● SUPPLIED PASSAGE:
· · · ·

Dominated by coal and gas fired steam generating plants, electrical
generation in the Intermountain West consumes over 650 million gallons
of water per day, primarily for condensing steam that has been used to
drive turbines (Last Straw, p. 1). This is enough water to meet the
needs of four million people, about the population of the state of
Colorado.
Conversely, enormous pumps moving water throughout the
West use extensive amounts of electricity to raise groundwater to the
surface, transport it over long distances (even over mountain ranges),
distribute it for agricultural and urban uses, move it to waste
treatment plants, and return it to surface streams after processing.
In arid regions of the Southwest, the largest users of electricity are
invariably companies that transfer and distribute water such as the
California State Water Project (“Energy Down the Drain,” p. v).
The interdependency of water and energy exacerbates all
of the major environmental problems of the West. With steady
population growth, states such as Arizona and Nevada require
increasing amounts of water which, in turn, require more energy to
access and distribute. Since this increased electrical demand is
largely met by fossil fuel- fired electrical generation plants,
significant amounts of additional water are required for cooling the
plants. More greenhouse gases are emitted, which contribute further to
global warming. Atmospheric warming eventually decreases water
supplies and forces more intensive pumping from deeper sources or
longer distances, resulting in even greater demands for electricity.
These interdependencies, which are usually ignored in water and energy
planning, create a downward spiral among electrical generation,
climate change and water supplies that is cumulative and non-linear.

· · · ·

● EXERCISE DIRECTIONS: Carry the passage on water and energy in the Intermountain West forward from its last sentence. The data that comes next is not needed for this.

· · · ·

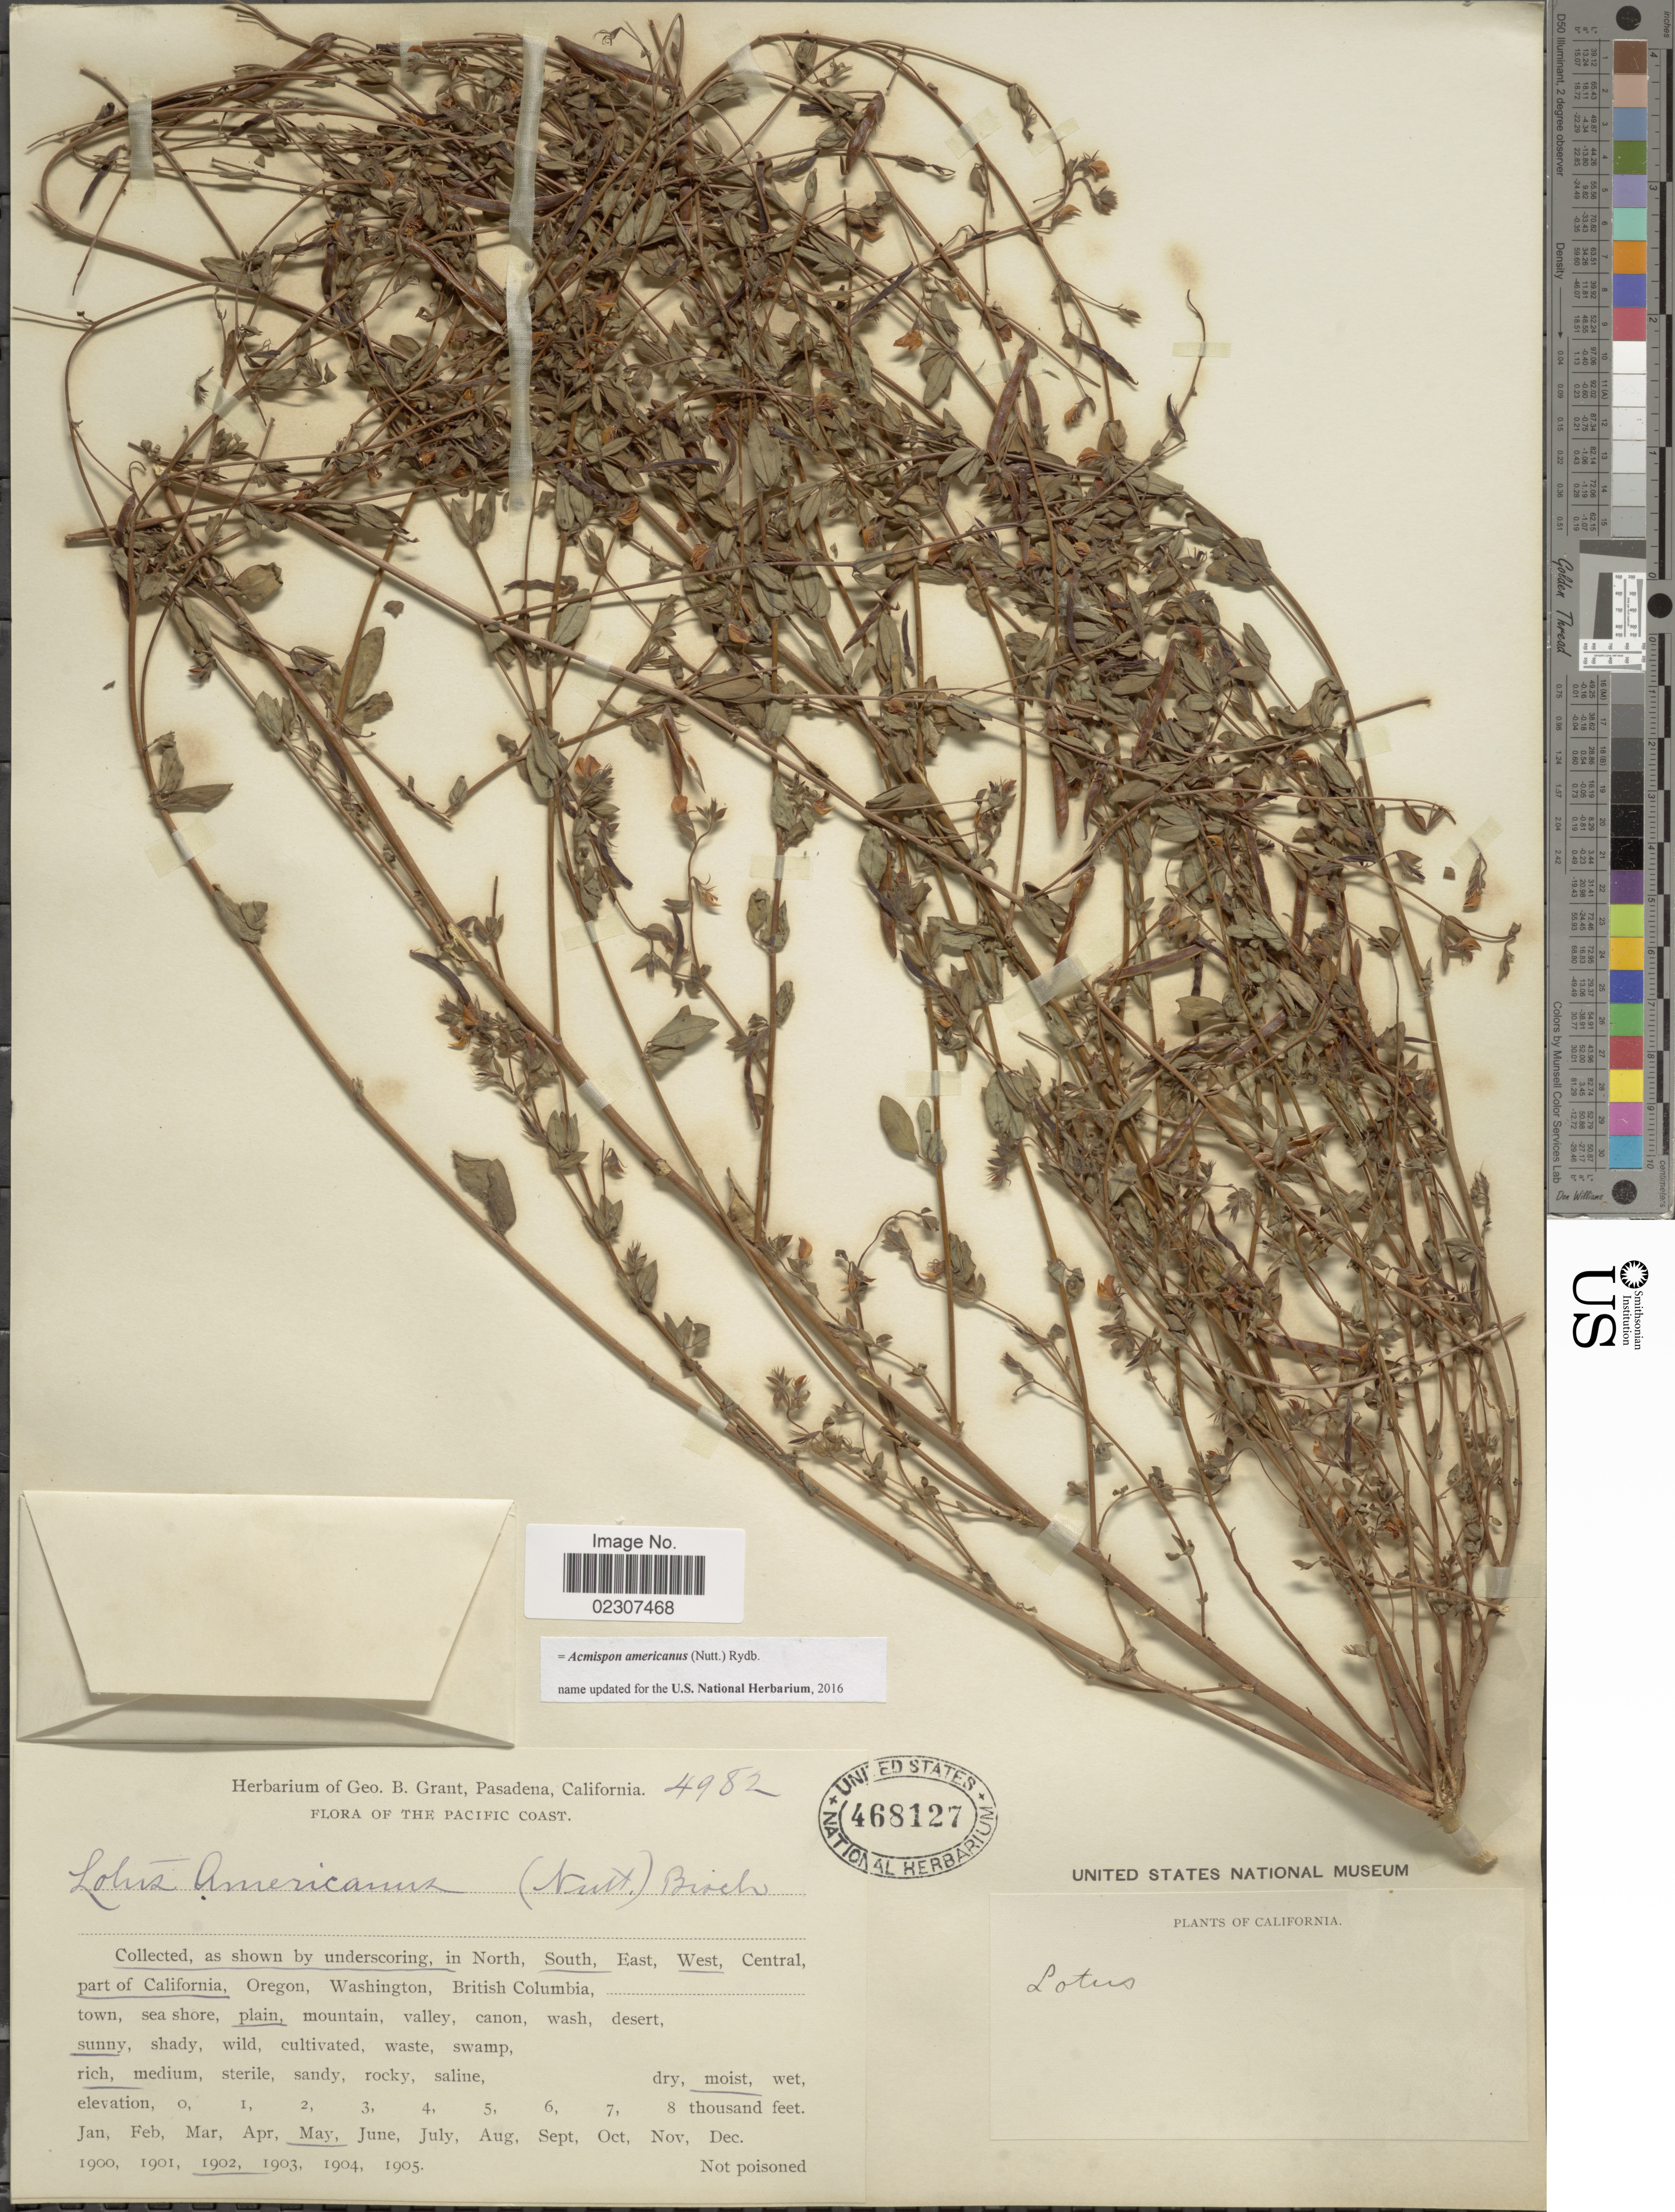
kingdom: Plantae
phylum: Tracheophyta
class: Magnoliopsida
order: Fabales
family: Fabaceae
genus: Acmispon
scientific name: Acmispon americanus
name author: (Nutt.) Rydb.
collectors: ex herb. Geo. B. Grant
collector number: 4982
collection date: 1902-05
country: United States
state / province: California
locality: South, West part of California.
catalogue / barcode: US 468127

· · · ·

● OUTPUT OF THE TASK:
Seventy percent (70%) of water used in the United
States goes to agricultural production with some states such as
California using as much as 85% of water for irrigation. Currently in
the United States, it takes an average of 1000 liters of water to
produce 1 kg of cereal grain and 43,000 liters for 1kg of beef. About
65% of irrigation water comes from underground aquifers, where
uncontrolled withdrawal in some areas has caused a fall in the water
table of 30m or more (Pimental, BioScience, 2004, p. 910). Withdrawal
from the Ogallala Aquifer through the Midwest from southern Minnesota
to Texas is three times faster than recharge, creating a rapid
depletion of groundwater that threatens future water availability for
food production and ranching operations.
Most estimates suggest that as much as 50% of water
used for irrigation is wasted due to inefficient technologies, system
leaks, evaporation and over-watering. Thus, significant opportunity
exists for efficiency improvements and economic benefits. Government
water subsidies, which artificially suppress true costs, as well as
the failure of planning and policy to associate electrical costs with
water use, have diverted attention from this problem. Most farmers
know that excess water leads to salting and water-logging which
significantly decrease crop production and income. Coordinating exact
watering levels with crop types is essential for efficient and
profitable farming operations.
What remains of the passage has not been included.